DATA RECORDS ->
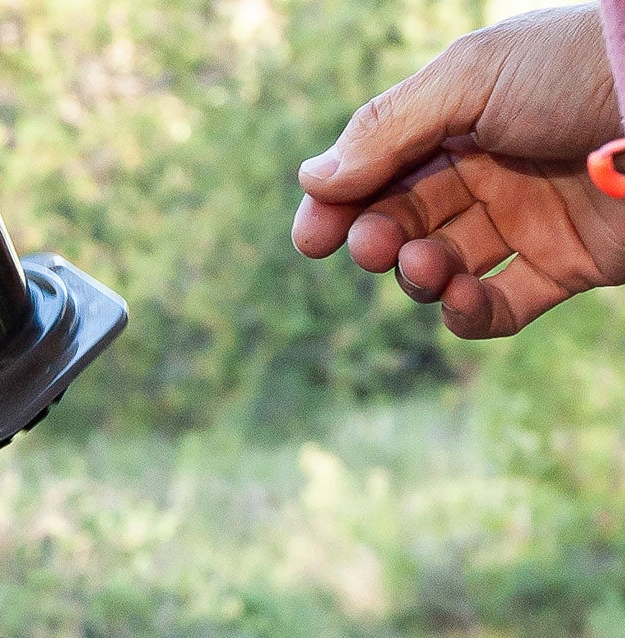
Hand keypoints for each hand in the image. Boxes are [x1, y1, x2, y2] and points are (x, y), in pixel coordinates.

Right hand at [293, 4, 624, 337]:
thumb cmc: (580, 69)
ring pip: (444, 267)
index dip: (342, 205)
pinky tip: (457, 301)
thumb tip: (312, 180)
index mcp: (468, 117)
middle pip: (407, 220)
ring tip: (422, 266)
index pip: (384, 169)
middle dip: (379, 240)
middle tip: (372, 247)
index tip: (311, 238)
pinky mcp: (566, 267)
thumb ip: (387, 130)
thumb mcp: (472, 78)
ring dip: (419, 276)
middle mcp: (495, 169)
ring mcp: (529, 220)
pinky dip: (468, 315)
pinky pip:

YOUR TASK -> Scan the material above and determine how many lines include the word "index"; report only the number.

RESULT BELOW -> 4